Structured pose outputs
☆ ☆ ☆ ☆ ☆ ☆ ☆

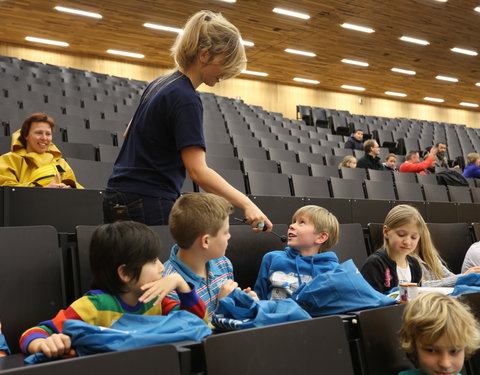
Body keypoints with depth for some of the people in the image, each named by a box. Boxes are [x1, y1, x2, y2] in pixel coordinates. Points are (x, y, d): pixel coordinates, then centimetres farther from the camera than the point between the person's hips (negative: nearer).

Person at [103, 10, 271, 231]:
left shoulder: (161, 83, 11)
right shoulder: (186, 99, -17)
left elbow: (130, 132, 22)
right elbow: (198, 171, -24)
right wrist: (246, 204, -25)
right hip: (149, 205, -10)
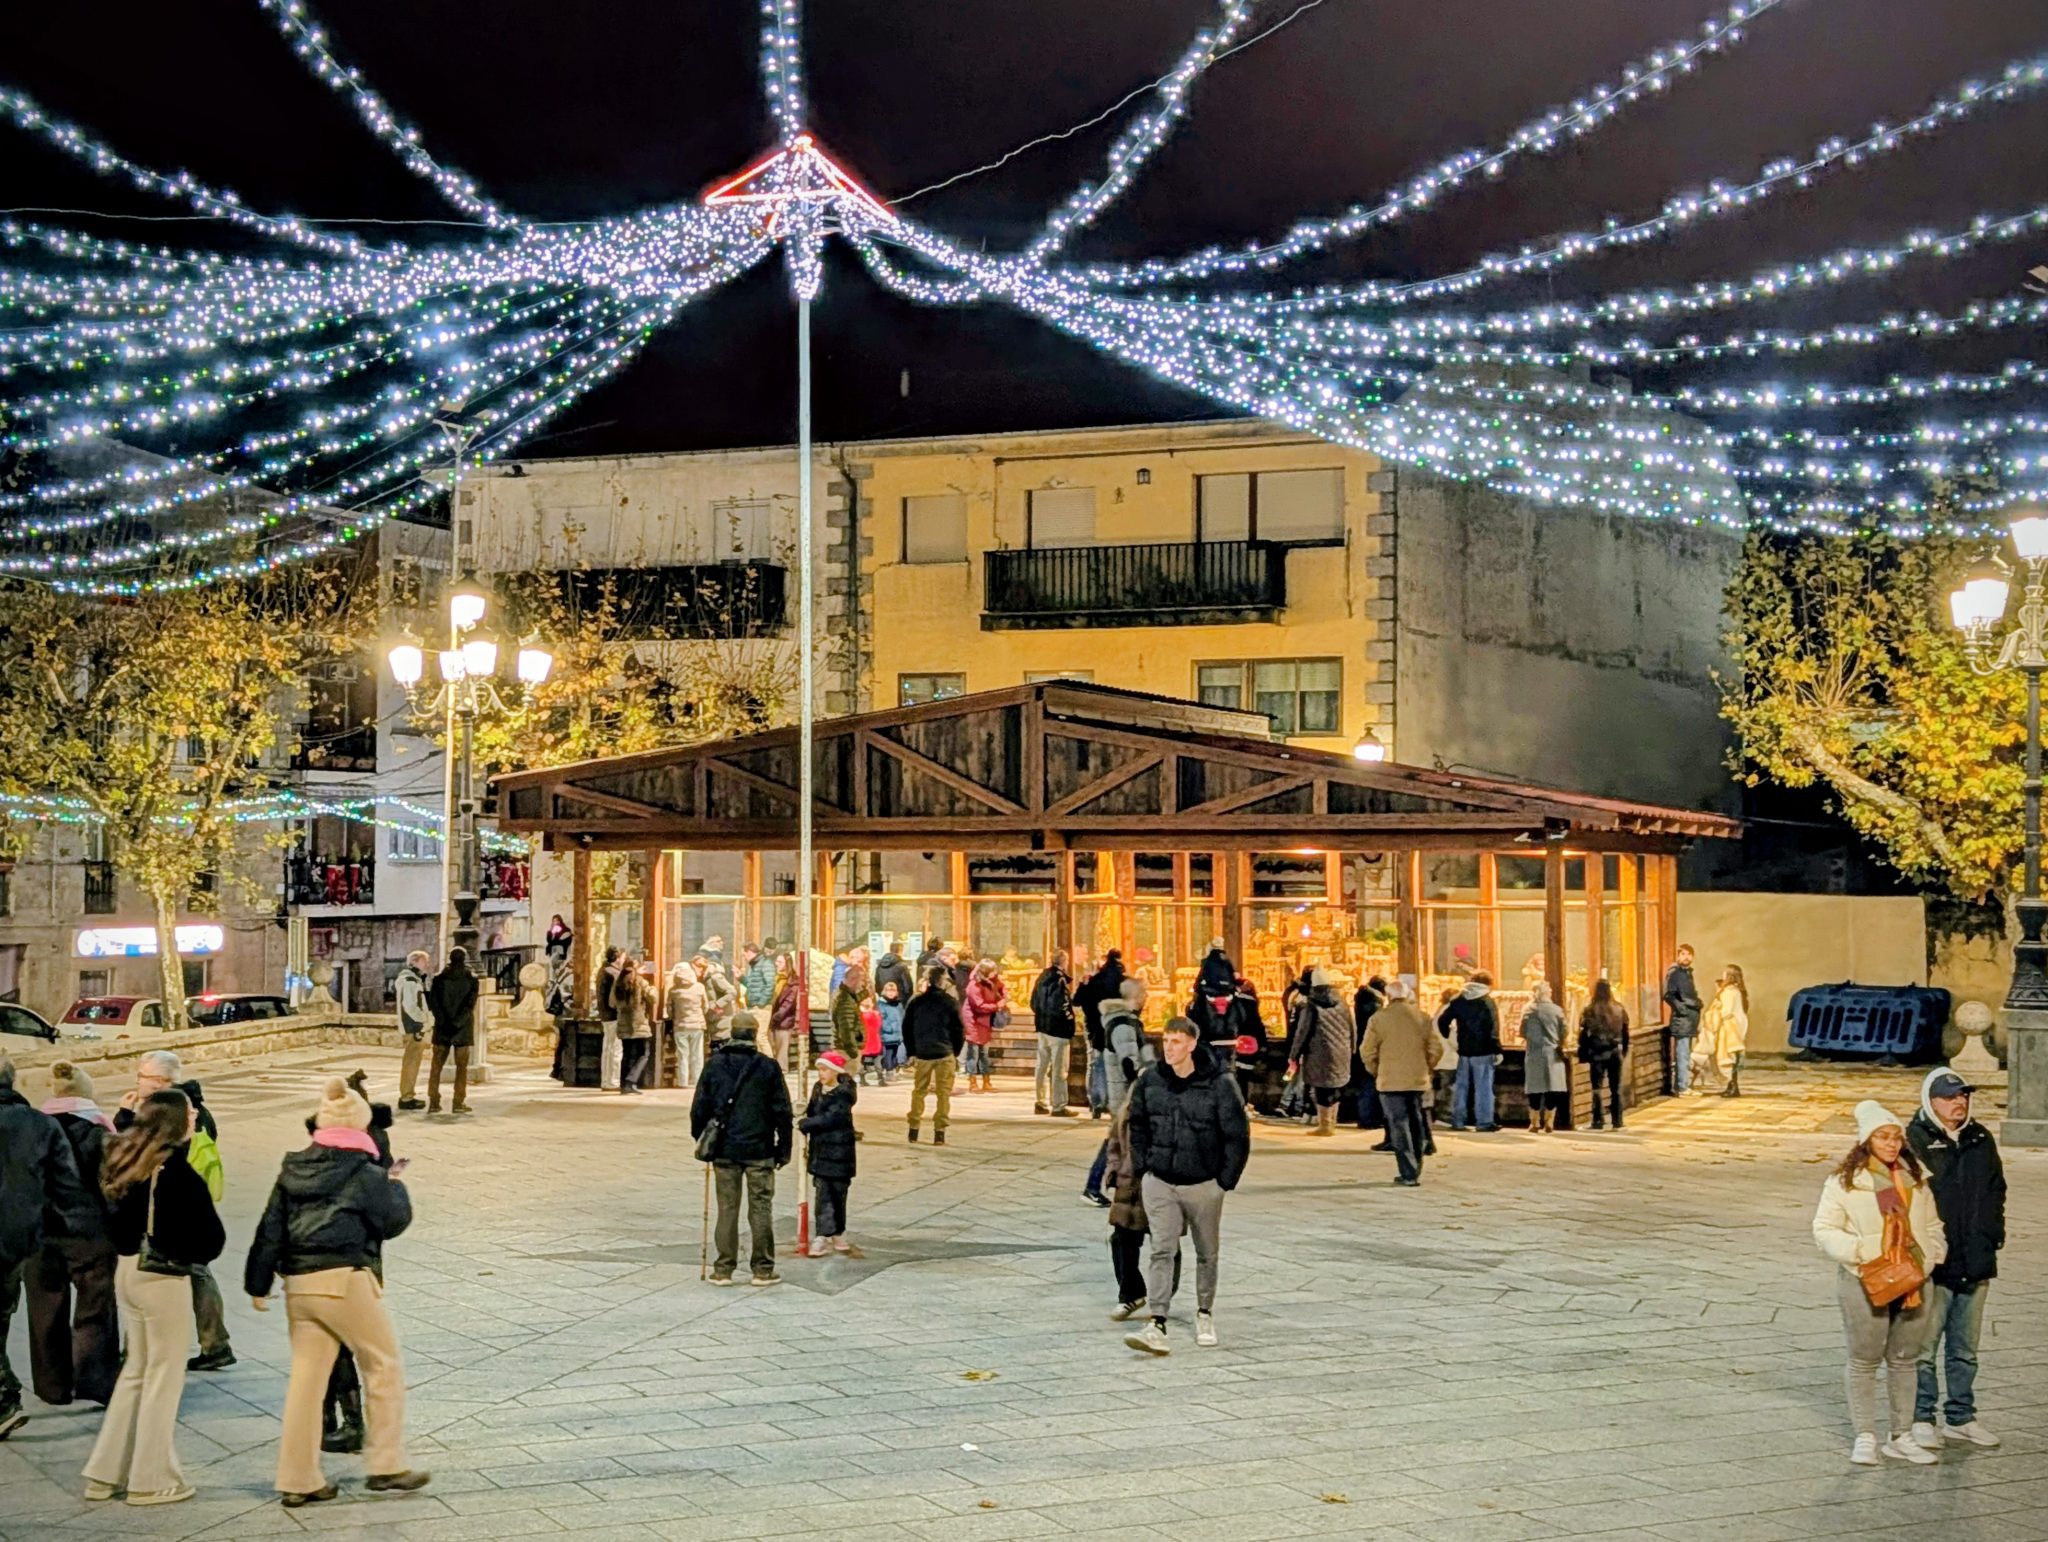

☆ ☆ ☆ ☆ ☆ ☆ ☆

**Activity:** Pull every line of text from the material above and reproduce it word for word, leaving out the pictures.

**Output of the exercise:**
Body keypoints with depth for some of the people in the image, each named by a box. Boxes are [x1, y1, x2, y2] in pixel coordinates. Points are (x, y, d): pixel coordinates, then centimetres farther from the camera than the point between the person's hips (negative: nearer).

Person at [103, 10, 271, 231]:
left shoulder: (161, 83, 11)
right shoulder: (186, 99, -17)
left elbow: (130, 132, 22)
right elbow: (198, 171, -24)
right wrist: (246, 204, -25)
right hip: (149, 205, -10)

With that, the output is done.